**What is being asked**
Reproduce every line of text in the listing below word for word. Leave the pictures out of your answer.

(Text extracted from each page)
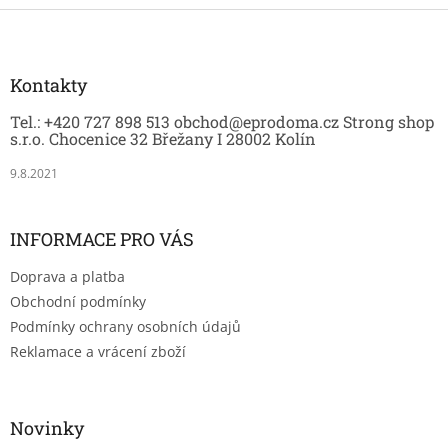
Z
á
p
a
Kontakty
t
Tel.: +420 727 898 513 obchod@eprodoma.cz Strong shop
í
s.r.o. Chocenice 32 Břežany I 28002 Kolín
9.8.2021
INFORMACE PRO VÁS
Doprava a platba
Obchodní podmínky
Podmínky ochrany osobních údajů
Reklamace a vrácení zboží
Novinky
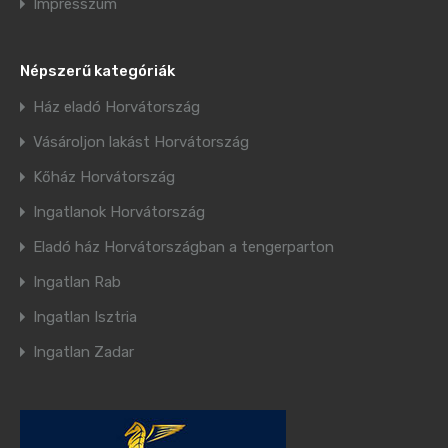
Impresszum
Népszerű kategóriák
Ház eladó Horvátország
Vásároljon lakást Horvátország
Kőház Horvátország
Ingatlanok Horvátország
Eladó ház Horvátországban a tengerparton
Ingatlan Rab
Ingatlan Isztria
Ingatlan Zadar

**Exercise answer**
Z
á
p
a
Kontakty
t
Tel.: +420 727 898 513 obchod@eprodoma.cz Strong shop
í
s.r.o. Chocenice 32 Břežany I 28002 Kolín
9.8.2021
INFORMACE PRO VÁS
Doprava a platba
Obchodní podmínky
Podmínky ochrany osobních údajů
Reklamace a vrácení zboží
Novinky
Impresszum
Népszerű kategóriák
Ház eladó Horvátország
Vásároljon lakást Horvátország
Kőház Horvátország
Ingatlanok Horvátország
Eladó ház Horvátországban a tengerparton
Ingatlan Rab
Ingatlan Isztria
Ingatlan Zadar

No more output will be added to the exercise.